Roger Cecil facts for kids
Roger Cecil (18 July 1942 – 22 February 2015) was a Welsh painter and mixed media artist.
Life as an artist
Cecil was born in Abertillery, and studied at Newport College of Art (formerly University of Wales, Newport and now the University of South Wales) and St Martin's School of Art. In 1964 he won the David Murray Landscape Award from the Royal Academy, and started a course at the Royal College of Art, but soon gave it up and took up manual work in mines and building sites. At the age of 21, he featured in a BBC TV documentary, The Quiet Rebel, in which he described his commitment to his art and the pressures on him to get a "real job". He later spent some time teaching in Ebbw Vale.
He worked privately in the house in Abertillery in which he had been born and brought up, and was sometimes described as reclusive. He was only persuaded by friends to start exhibiting his work in 1987, and was not affiliated to any artistic group or movement.

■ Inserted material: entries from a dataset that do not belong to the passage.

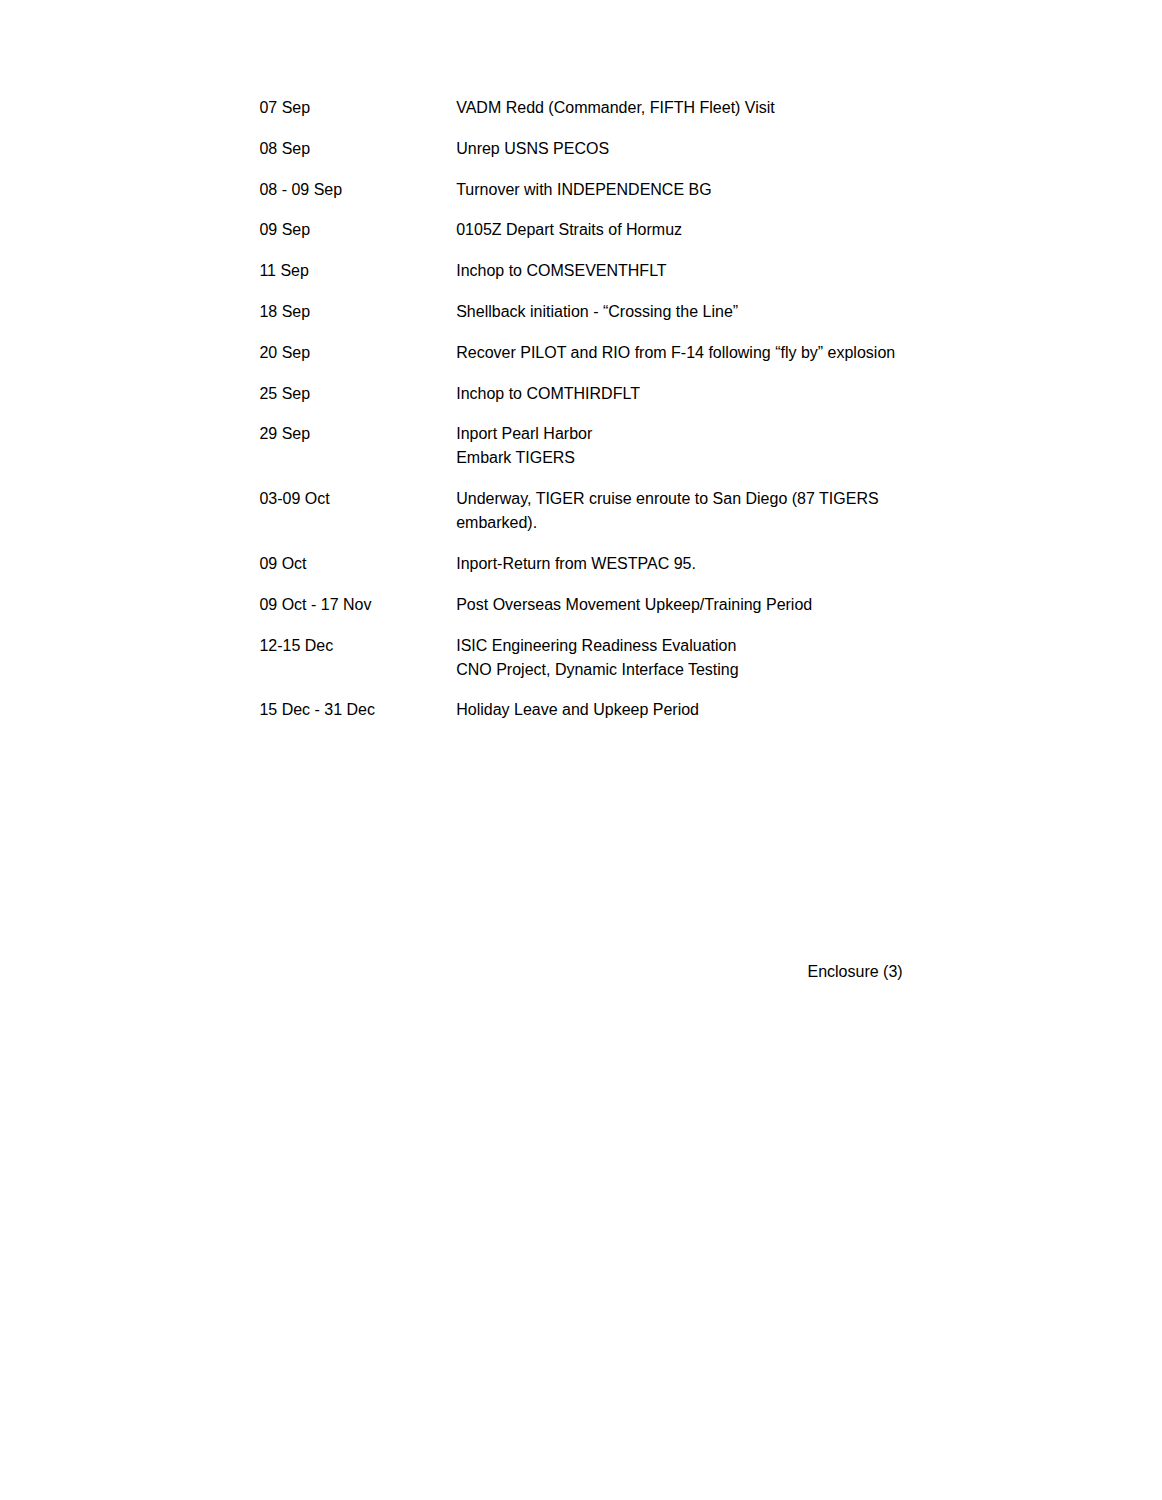| 07 Sep | VADM Redd (Commander, FIFTH Fleet) Visit |
| 08 Sep | Unrep USNS PECOS |
| 08 - 09 Sep | Turnover with INDEPENDENCE BG |
| 09 Sep | 0105Z Depart Straits of Hormuz |
| 11 Sep | Inchop to COMSEVENTHFLT |
| 18 Sep | Shellback initiation - “Crossing the Line” |
| 20 Sep | Recover PILOT and RIO from F-14 following “fly by” explosion |
| 25 Sep | Inchop to COMTHIRDFLT |
| 29 Sep | Inport Pearl Harbor Embark TIGERS |
| 03-09 Oct | Underway, TIGER cruise enroute to San Diego (87 TIGERS embarked). |
| 09 Oct | Inport-Return from WESTPAC 95. |
| 09 Oct - 17 Nov | Post Overseas Movement Upkeep/Training Period |
| 12-15 Dec | ISIC Engineering Readiness Evaluation CNO Project, Dynamic Interface Testing |
| 15 Dec - 31 Dec | Holiday Leave and Upkeep Period |
Enclosure (3)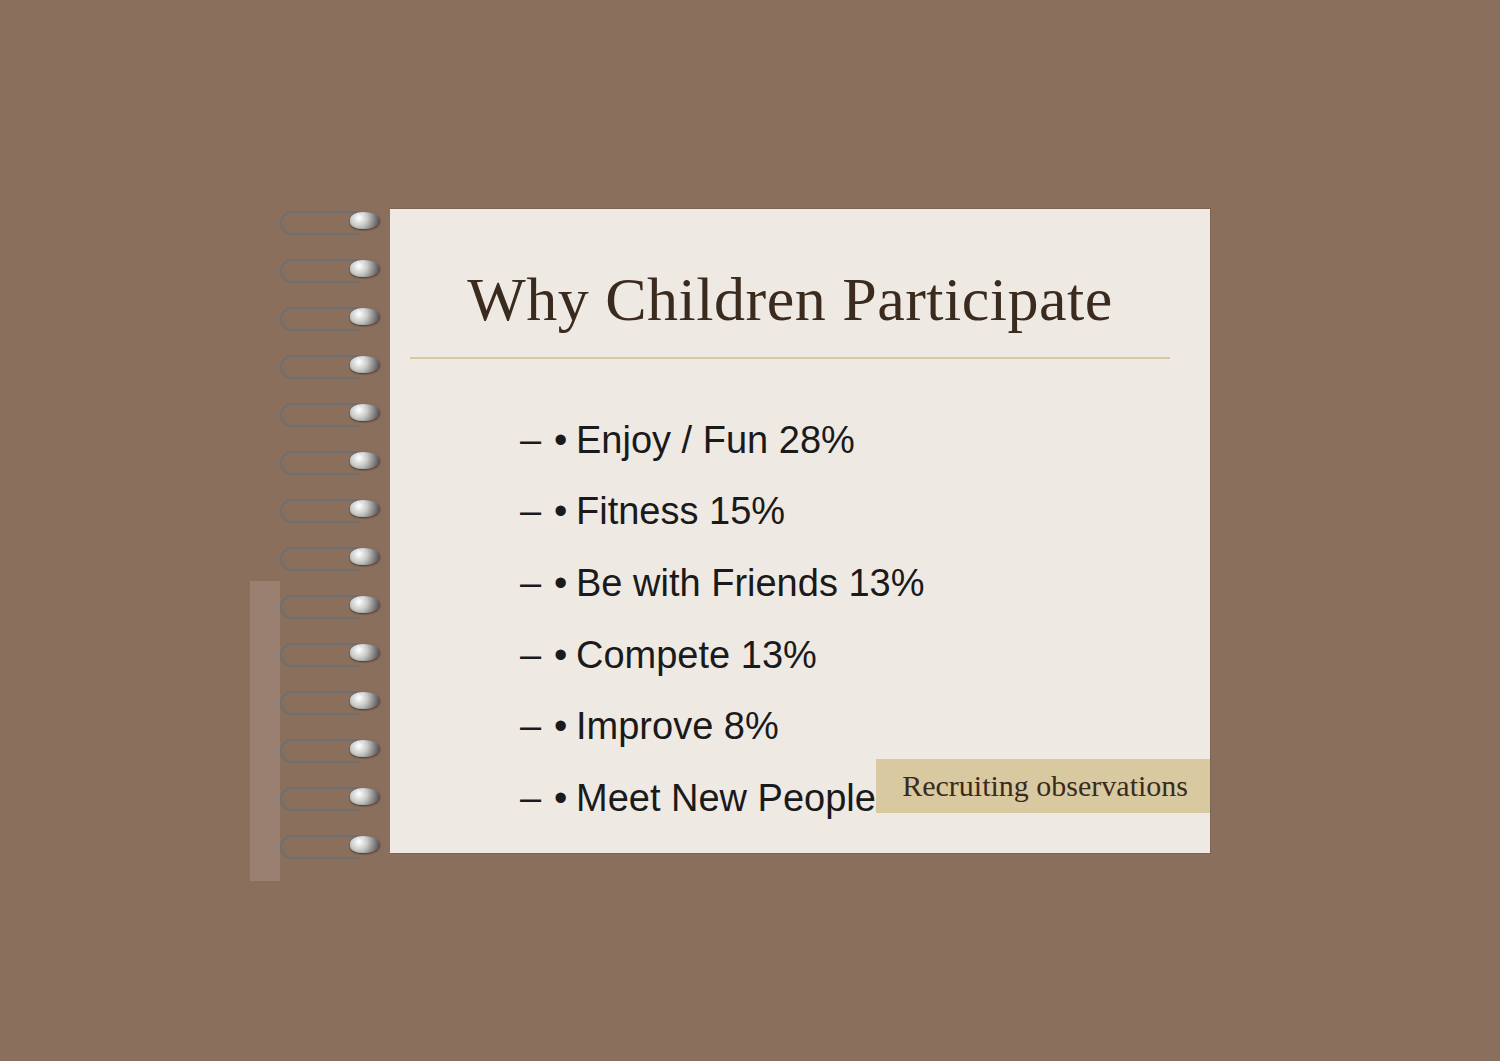Why Children Participate
–•Enjoy / Fun 28%
–•Fitness 15%
–•Be with Friends 13%
–•Compete 13%
–•Improve 8%
–•Meet New People 8%
Recruiting observations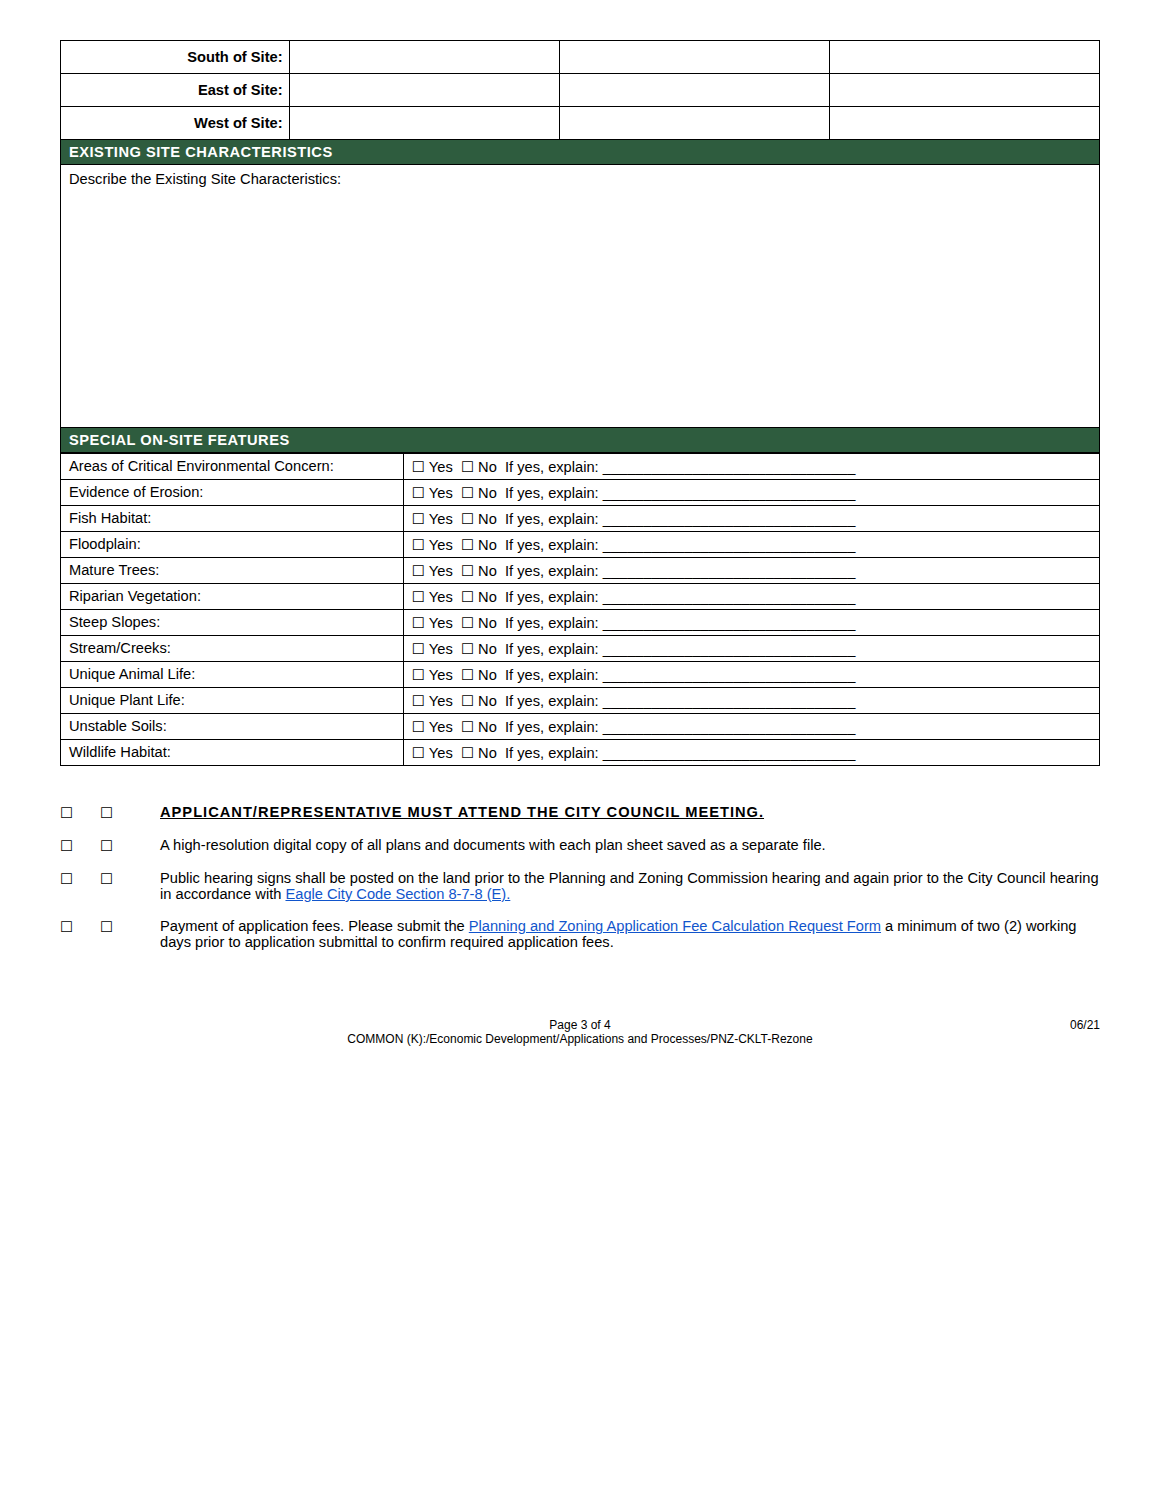| South of Site: | | | |
| East of Site: | | | |
| West of Site: | | | |
EXISTING SITE CHARACTERISTICS
| Describe the Existing Site Characteristics: |
SPECIAL ON-SITE FEATURES
| Areas of Critical Environmental Concern: | ☐ Yes ☐ No If yes, explain: _______________________________ |
| Evidence of Erosion: | ☐ Yes ☐ No If yes, explain: _______________________________ |
| Fish Habitat: | ☐ Yes ☐ No If yes, explain: _______________________________ |
| Floodplain: | ☐ Yes ☐ No If yes, explain: _______________________________ |
| Mature Trees: | ☐ Yes ☐ No If yes, explain: _______________________________ |
| Riparian Vegetation: | ☐ Yes ☐ No If yes, explain: _______________________________ |
| Steep Slopes: | ☐ Yes ☐ No If yes, explain: _______________________________ |
| Stream/Creeks: | ☐ Yes ☐ No If yes, explain: _______________________________ |
| Unique Animal Life: | ☐ Yes ☐ No If yes, explain: _______________________________ |
| Unique Plant Life: | ☐ Yes ☐ No If yes, explain: _______________________________ |
| Unstable Soils: | ☐ Yes ☐ No If yes, explain: _______________________________ |
| Wildlife Habitat: | ☐ Yes ☐ No If yes, explain: _______________________________ |
| ☐ | ☐ | APPLICANT/REPRESENTATIVE MUST ATTEND THE CITY COUNCIL MEETING. |
| ☐ | ☐ | A high-resolution digital copy of all plans and documents with each plan sheet saved as a separate file. |
| ☐ | ☐ | Public hearing signs shall be posted on the land prior to the Planning and Zoning Commission hearing and again prior to the City Council hearing in accordance with Eagle City Code Section 8-7-8 (E). |
| ☐ | ☐ | Payment of application fees. Please submit the Planning and Zoning Application Fee Calculation Request Form a minimum of two (2) working days prior to application submittal to confirm required application fees. |
Page 3 of 4
COMMON (K):/Economic Development/Applications and Processes/PNZ-CKLT-Rezone
06/21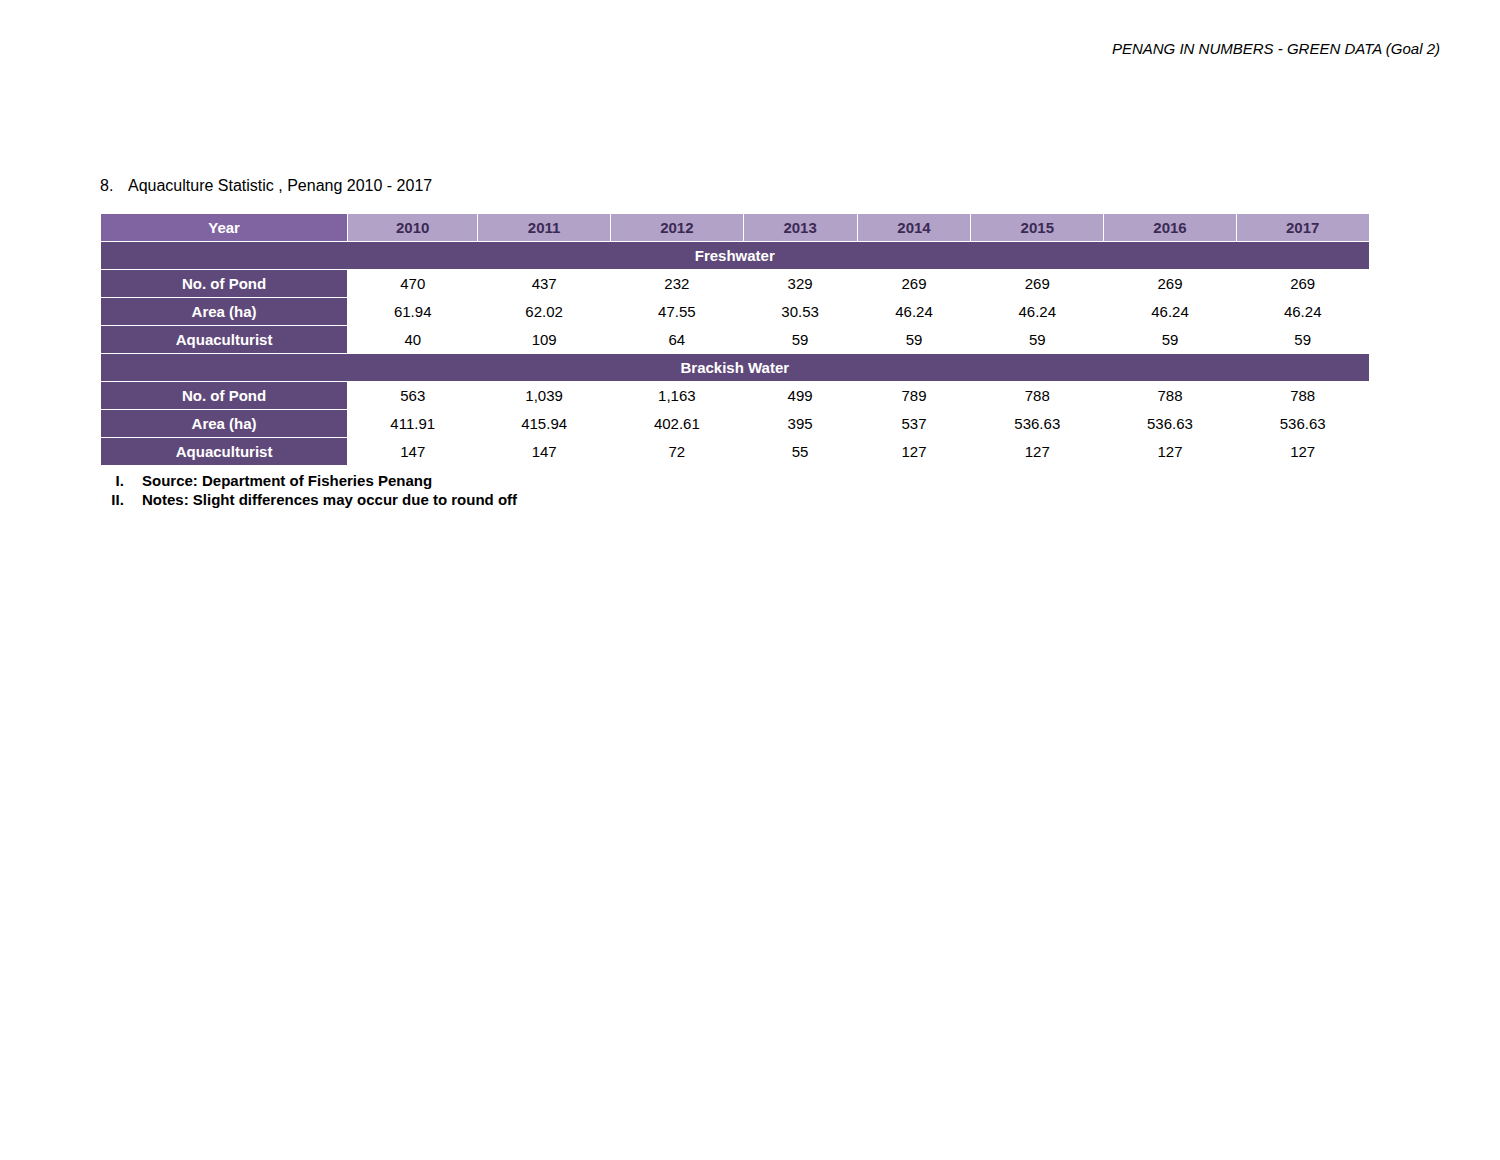PENANG IN NUMBERS - GREEN DATA (Goal 2)
8. Aquaculture Statistic , Penang 2010 - 2017
| Year | 2010 | 2011 | 2012 | 2013 | 2014 | 2015 | 2016 | 2017 |
| --- | --- | --- | --- | --- | --- | --- | --- | --- |
| Freshwater |
| No. of Pond | 470 | 437 | 232 | 329 | 269 | 269 | 269 | 269 |
| Area (ha) | 61.94 | 62.02 | 47.55 | 30.53 | 46.24 | 46.24 | 46.24 | 46.24 |
| Aquaculturist | 40 | 109 | 64 | 59 | 59 | 59 | 59 | 59 |
| Brackish Water |
| No. of Pond | 563 | 1,039 | 1,163 | 499 | 789 | 788 | 788 | 788 |
| Area (ha) | 411.91 | 415.94 | 402.61 | 395 | 537 | 536.63 | 536.63 | 536.63 |
| Aquaculturist | 147 | 147 | 72 | 55 | 127 | 127 | 127 | 127 |
Source: Department of Fisheries Penang
Notes: Slight differences may occur due to round off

From the late 1980s, his works were widely exhibited in Wales and elsewhere.
He was known for both his figurative and largely abstract paintings, "rich in imagery, poetry and colour, which are drawn from his environment, the industrial valley towns and mountains." His works often incorporate everyday materials such as sandpaper, primer, and Polyfilla, as well as conventional paint.
Final years and death
In later years Cecil suffered from dementia, and before his death had been treated at Royal Gwent Hospital in Newport. He was reported as missing from the hospital on 21 February 2015, and was last seen in the early hours of 22 February. After a search, his body was found on 24 February in a field near Cwmbran. Gwent Police treated the death as unexplained. They referred themselves to the Independent Police Complaints Commission because a member of the public had spoken to a police officer about Cecil before his body was found.
At his inquest on 2 March 2015, Gwent Police said that they had found Cecil's body in the field after a call from a member of the public. Preliminary investigations indicated that he had died from hypothermia. The coroner adjourned the inquest for three months, for further investigations to be completed.